When you transcribe the data below, reproduce every line exactly and leave each picture out.

__Exercise materials__
◆ ◆ ◆

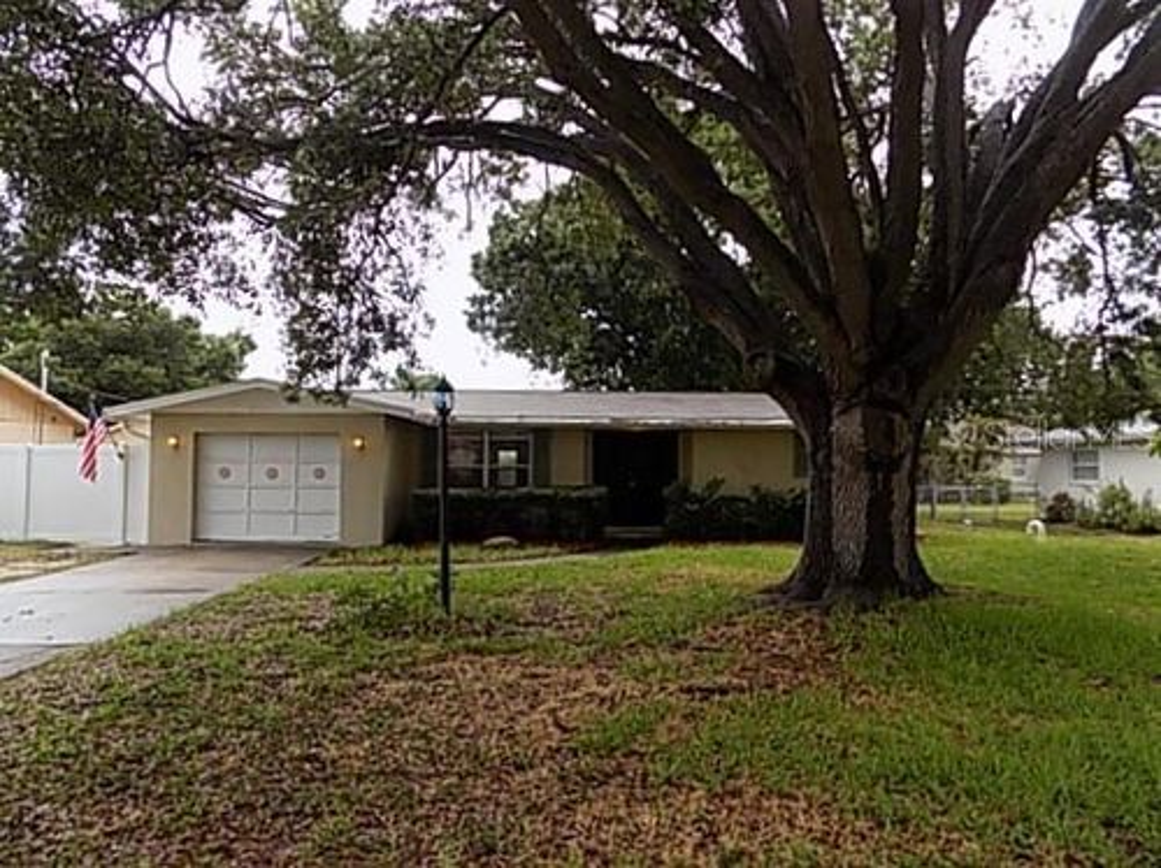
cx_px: 580
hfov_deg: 74.0
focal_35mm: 23
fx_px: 771
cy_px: 434
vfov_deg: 58.8
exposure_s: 1/125
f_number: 3.1
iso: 80
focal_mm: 4
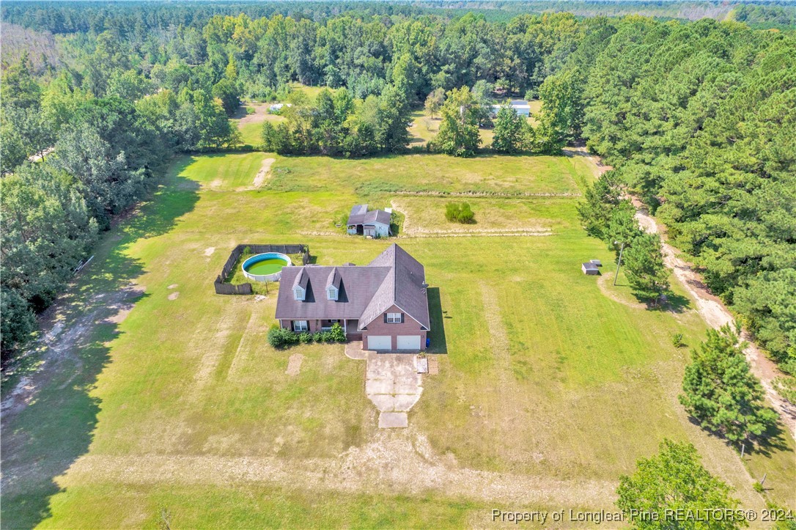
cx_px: 398
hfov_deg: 78.6
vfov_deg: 57.2
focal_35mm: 22
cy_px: 265
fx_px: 486
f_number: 2.8
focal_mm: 8.38
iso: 100
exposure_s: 1/1000
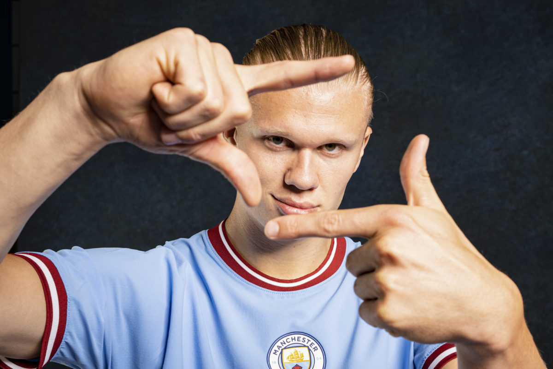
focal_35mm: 52
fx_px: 799
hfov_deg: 38.2
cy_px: 184
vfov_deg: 26.0
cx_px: 276
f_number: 8
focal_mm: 35
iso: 125
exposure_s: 1/200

◆ ◆ ◆

__Solution to this exercise__
cx_px: 580
hfov_deg: 74.0
focal_35mm: 23
fx_px: 771
cy_px: 434
vfov_deg: 58.8
exposure_s: 1/125
f_number: 3.1
iso: 80
focal_mm: 4
cx_px: 398
hfov_deg: 78.6
vfov_deg: 57.2
focal_35mm: 22
cy_px: 265
fx_px: 486
f_number: 2.8
focal_mm: 8.38
iso: 100
exposure_s: 1/1000
focal_35mm: 52
fx_px: 799
hfov_deg: 38.2
cy_px: 184
vfov_deg: 26.0
cx_px: 276
f_number: 8
focal_mm: 35
iso: 125
exposure_s: 1/200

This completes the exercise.